Doc Impossible chuckles. “Is a photoshopped underwear model, I see.”
“I guess it sounds a little stupid to be upset over being pretty—”
“Yes! Yes it does. You think you’re immune to advertisements? That’d be a hell of a superpower, but even if Dreadnought were immune to mind control—and he wasn’t—you’ve spent your entire life swimming in the stuff.” Doc Impossible turns back to the test results—at least the wall I broke wasn’t one she was working on—and starts sliding files and images into a new folder with a few flicks of her fingers. “Don’t beat yourself up over it. They’ll find some way to make you unhappy with your body sooner or later, so until then, enjoy it. Keep it in perspective. I’m gonna be a few moments here, okay? There’s a cup of what looks like orange juice in that fridge over there. Drink it and head on over to the lavatory marked with the
nuclear radiation symbol, just outside the door and across the hall. You’re going to want to purge those irradiated fluids from your body before you go home and contaminate your family.”
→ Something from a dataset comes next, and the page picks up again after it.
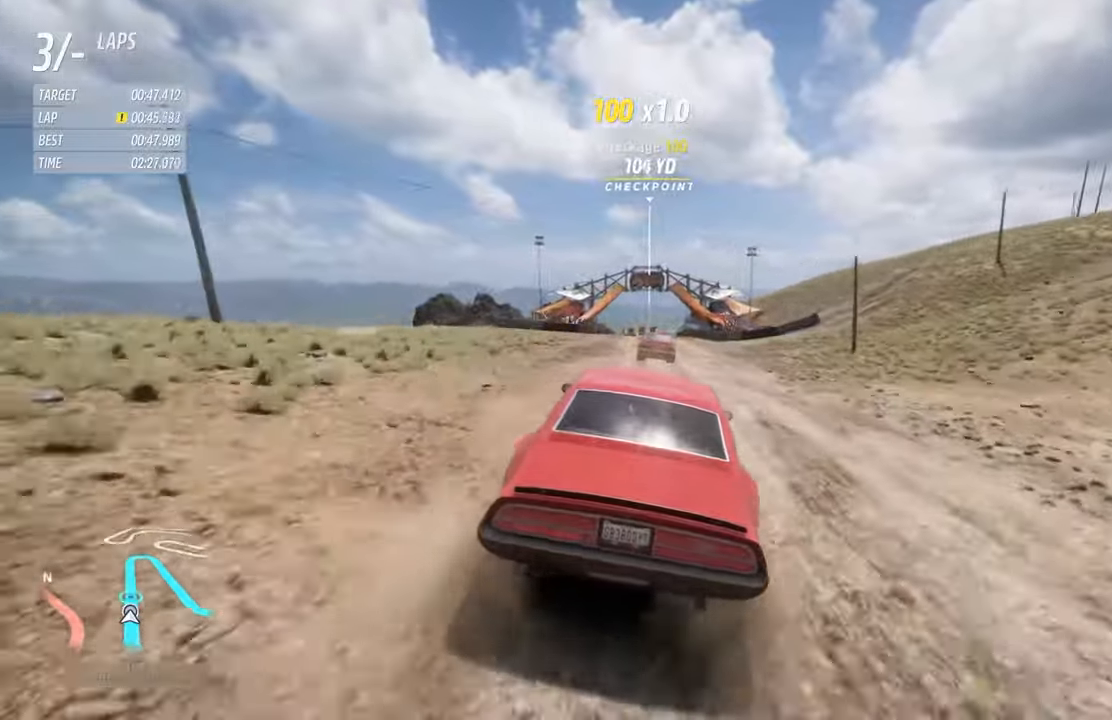
{"buttons": ["R2"], "left_stick": "center", "right_stick": "center", "events": [[150, "left_stick", "center"]]}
The fridge is one of those minibar deals you get in hotels sometimes, or so I’ve been told. The drink actually does taste like orange juice, and it’s a good thing the radiation toilet was so close because, well…
Look, that stuff cleared out my entire digestive tract in a few minutes. How do you think it went? Medicine, especially the hypertech kind, is gross.
“I don’t think I want to use the toilet again for a week,” I say, as I return to the medical lab on wobbly legs.
“It’s all out of you? Good. Let’s get you suited up.”
“You just explained why I shouldn’t be wearing a cape yet.”
“You’re a teenager with friggin’ superpowers. You think we don’t know you’re going to experiment? We’d rather you do it in throwaway colors, a suit that won’t signify a cape persona, but will protect your identity from anyone who sees you. Come on, you’re going to love this.”
She takes me to a different part of the lab, where the machinery is all hypertech 3D printers and clusters of robot arms like giant metal spiders curled up dead. I’m wearing a charcoal gray bodysuit, still warm and smelly from the fabricator. It’s snug but flexible. Matching boots and gloves, with a separate cape that goes down to the back of my knees. The cape is longer in back, but also wraps around my chest like, well, like a mantle that covers my chest down past my collarbones. I experiment flexing my arms a little, trying not to be too obvious that I’m seeing how the cape would sit with my arms stretched out in front of me in the classic flight pose. It’s actually pretty thin material, but slick and sort of heavy. It shouldn’t bunch up, or get in the way of throwing a punch. I’m not super thrilled about the cowl. It feels constricting around my neck—not that it’s hard to breathe or move, but it’s there, and kinda bugging me. It’s open at the top to let my hair grow out, and I’m touched that she included this traditionally female-gendered touch to a suit that otherwise seems to be patterned after Dreadnought’s classic uniform.